In deze zaak heeft eiseres, als nabestaande van A die omkwam bij de vuurwerkramp in Enschede op 13 mei 2000, een aanvraag ingediend voor een tegemoetkoming op basis van de Regeling tegemoetkoming nabestaanden vuurwerkramp Enschede. De rechtbank Almelo diende te beoordelen of de Stichting Uitvoeringsorganisatie Personenschade Vuurwerkramp, die de aanvragen behandelt, kan worden aangemerkt als bestuursorgaan in de zin van de Algemene wet bestuursrecht (Awb). Eiseres had eerder een eenmalige uitkering en een halfwezenuitkering ontvangen, maar was het niet eens met de beslissing van de stichting om haar periodieke uitkering te herzien.

De rechtbank heeft vastgesteld dat de stichting geen bestuursorgaan is, omdat de Nabestaandenregeling een privaatrechtelijke regeling is die geen overheidsinvloed kent. De rechtbank verklaarde zich onbevoegd om kennis te nemen van het beroep, omdat de beslissing van de stichting niet als een besluit in de zin van de Awb kan worden aangemerkt. Eiseres werd geadviseerd om haar vordering bij de burgerlijke rechter in te stellen.

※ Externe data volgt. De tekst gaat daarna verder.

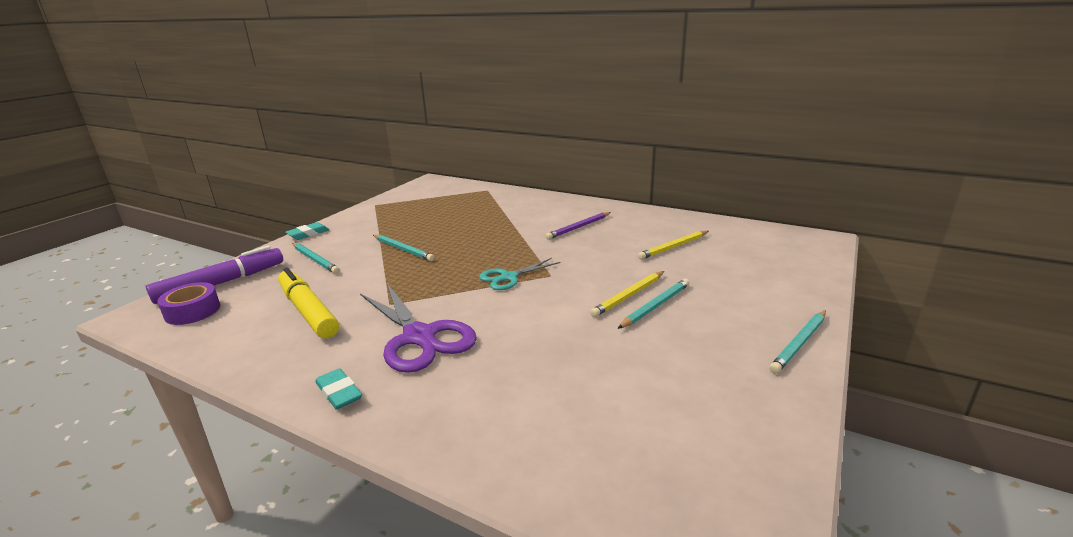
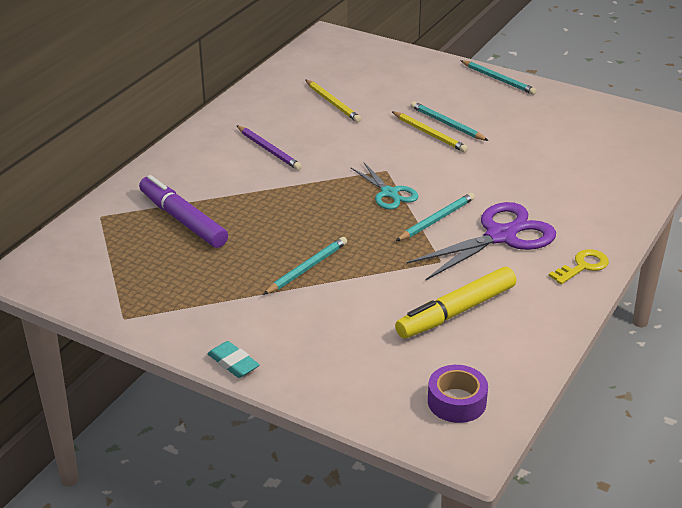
camera: 90 degrees left, 10 degrees up
(221, 283) = (386, 402): purple marker -> purple marker (183, 220)
(315, 260) = (326, 336): turquoise pencil -> turquoise pencil (436, 220)
(339, 393) = (583, 266): turquoise eraser -> yellow key

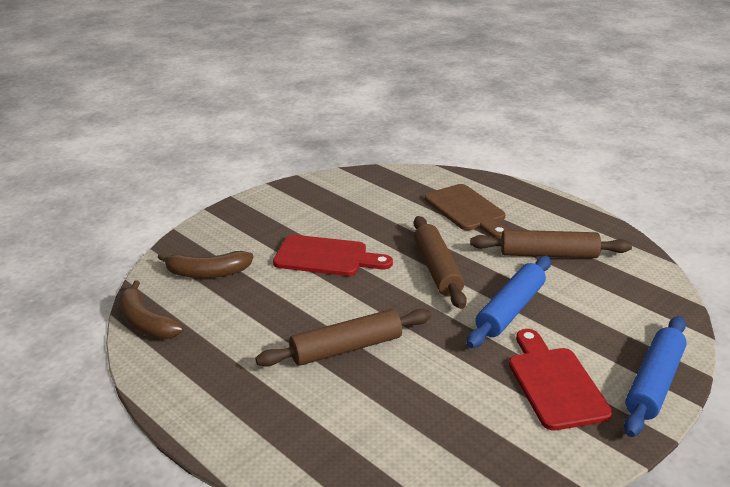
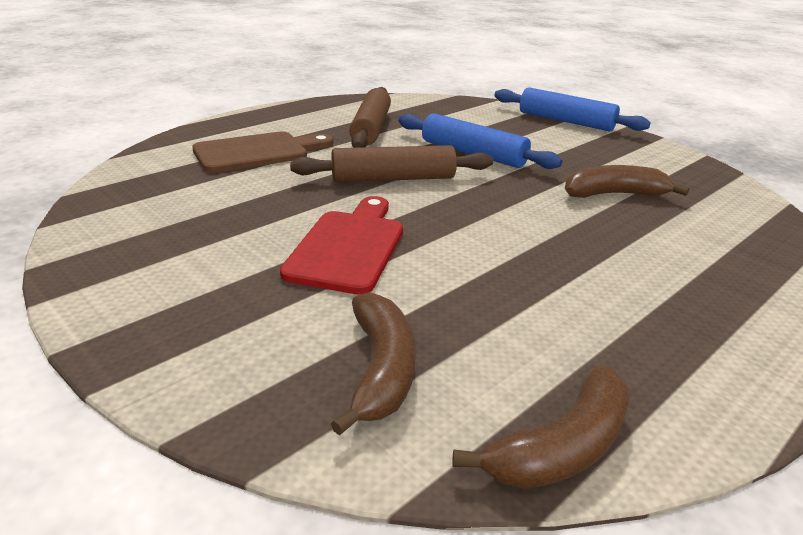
camera: 90 degrees left, 0 degrees up
(346, 348) = (568, 240): brown rolling pin -> none
(441, 388) = (614, 194): none -> brown banana
(554, 383) = (582, 150): red cutting board -> none

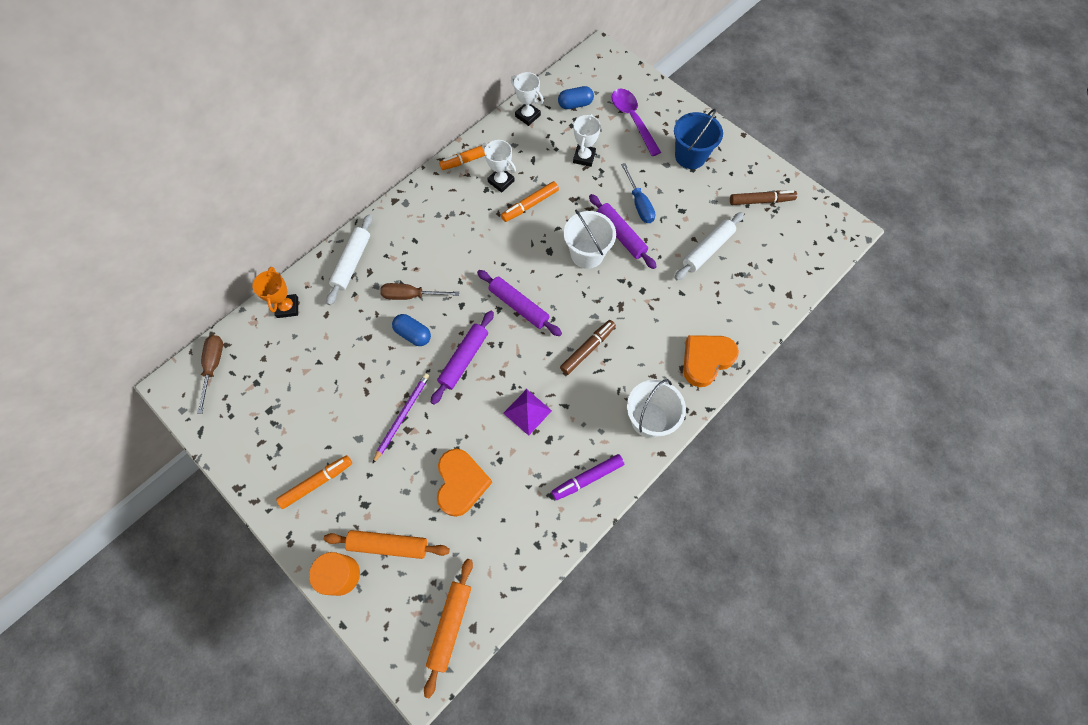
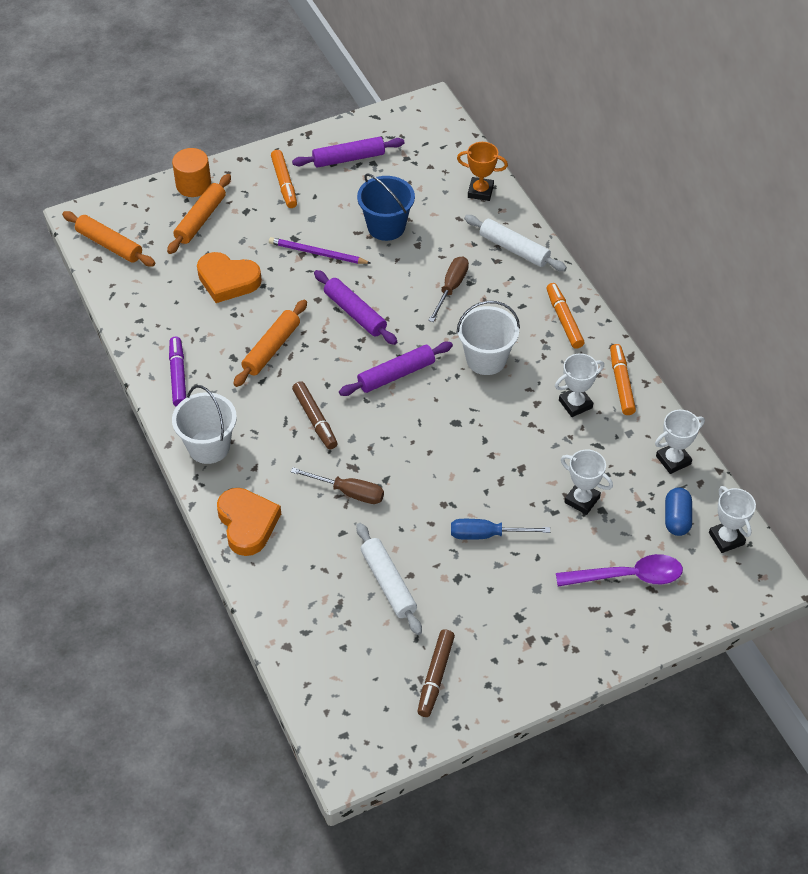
camera: 110 degrees right, 15 degrees down
(213, 367) = (437, 132): brown screwdriver -> brown screwdriver (348, 492)
(402, 416) = (317, 253): purple pencil -> purple pencil turned 150 degrees clockwise
(413, 334) = (403, 280): blue capsule -> none
(527, 412) = (271, 348): purple pyramid -> orange rolling pin
(530, 205) = (529, 423): orange marker -> orange marker (564, 320)
(579, 77) = (726, 538): none -> white trophy
(587, 254) = (436, 457): white bucket -> white bucket (486, 359)
(621, 235) = (448, 499): purple rolling pin -> purple rolling pin (348, 158)
(690, 156) = (540, 621): blue bucket -> blue bucket (386, 226)

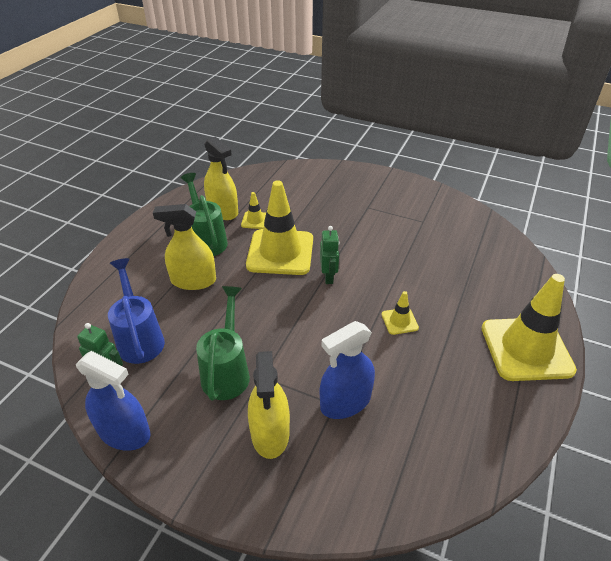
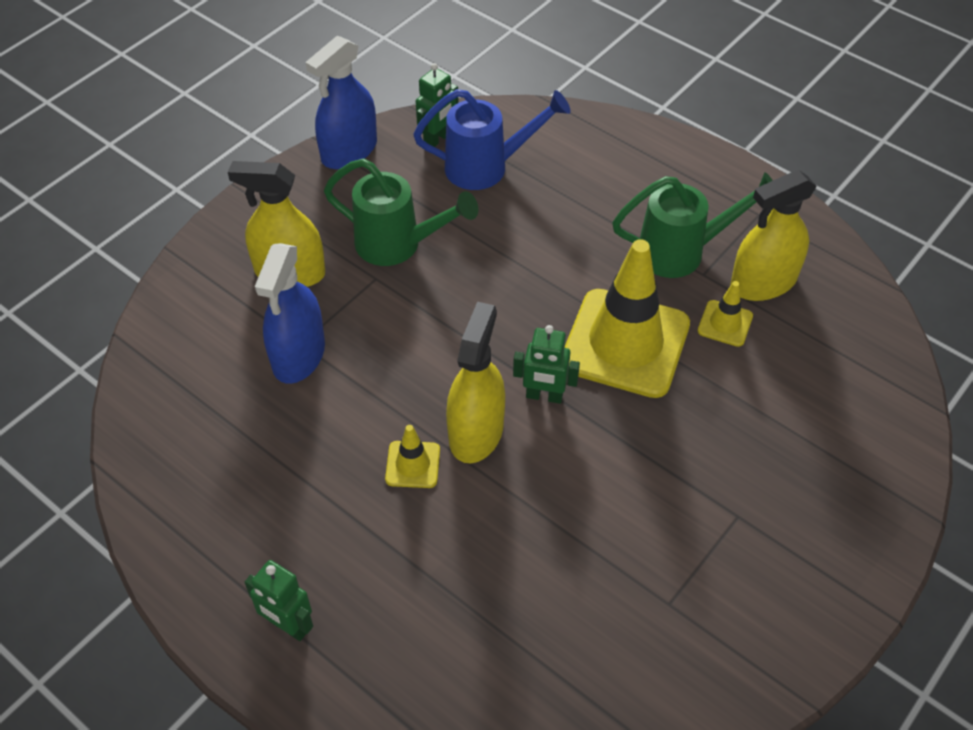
camera: 105 degrees right, 10 degrees up
(193, 280) = (584, 228): yellow spray bottle -> yellow spray bottle (476, 432)
(345, 402) = (298, 355): blue spray bottle -> blue spray bottle turned 150 degrees counterclockwise
(526, 349) = (288, 626): yellow traffic cone -> green robot

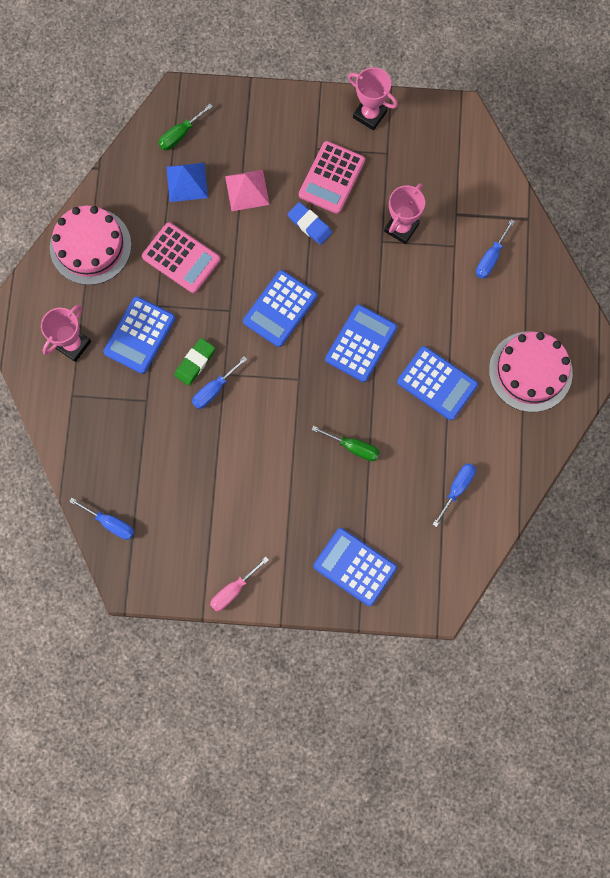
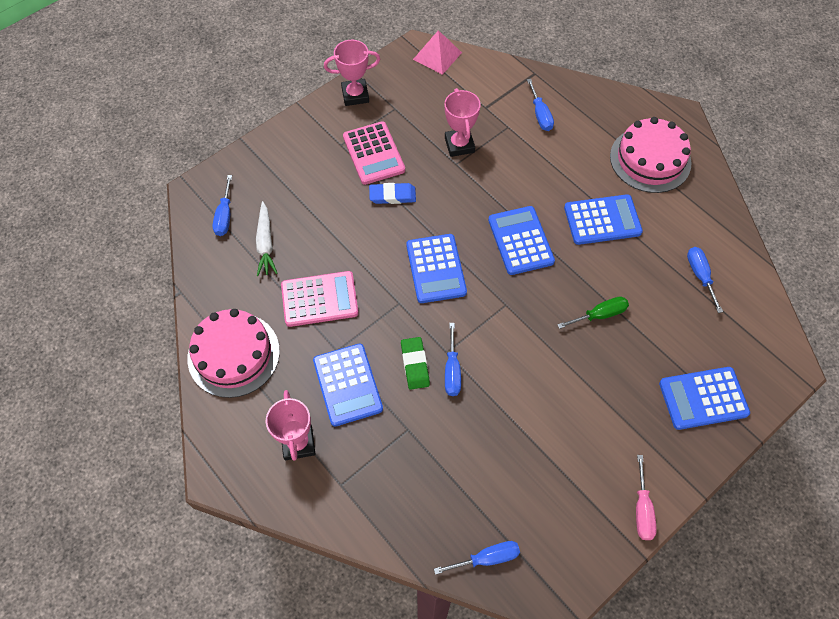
camera: 45 degrees left, 15 degrees down
(180, 135) = (225, 216): green screwdriver -> blue screwdriver
(187, 182) = (265, 243): blue pyramid -> white carrot
(247, 190) = (319, 211): pink pyramid -> pink pyramid (437, 56)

De rechtbank heeft verweerder veroordeeld in de proceskosten van eiseres, die op EUR 644,-- zijn vastgesteld, en heeft bepaald dat de stichting het griffierecht van EUR 116,-- aan eiseres moet vergoeden. De uitspraak werd gedaan door een meervoudige kamer en is openbaar uitgesproken op 15 maart 2004. Tegen deze uitspraak staat binnen zes weken hoger beroep open bij de Afdeling bestuursrechtspraak van de Raad van State te Den Haag.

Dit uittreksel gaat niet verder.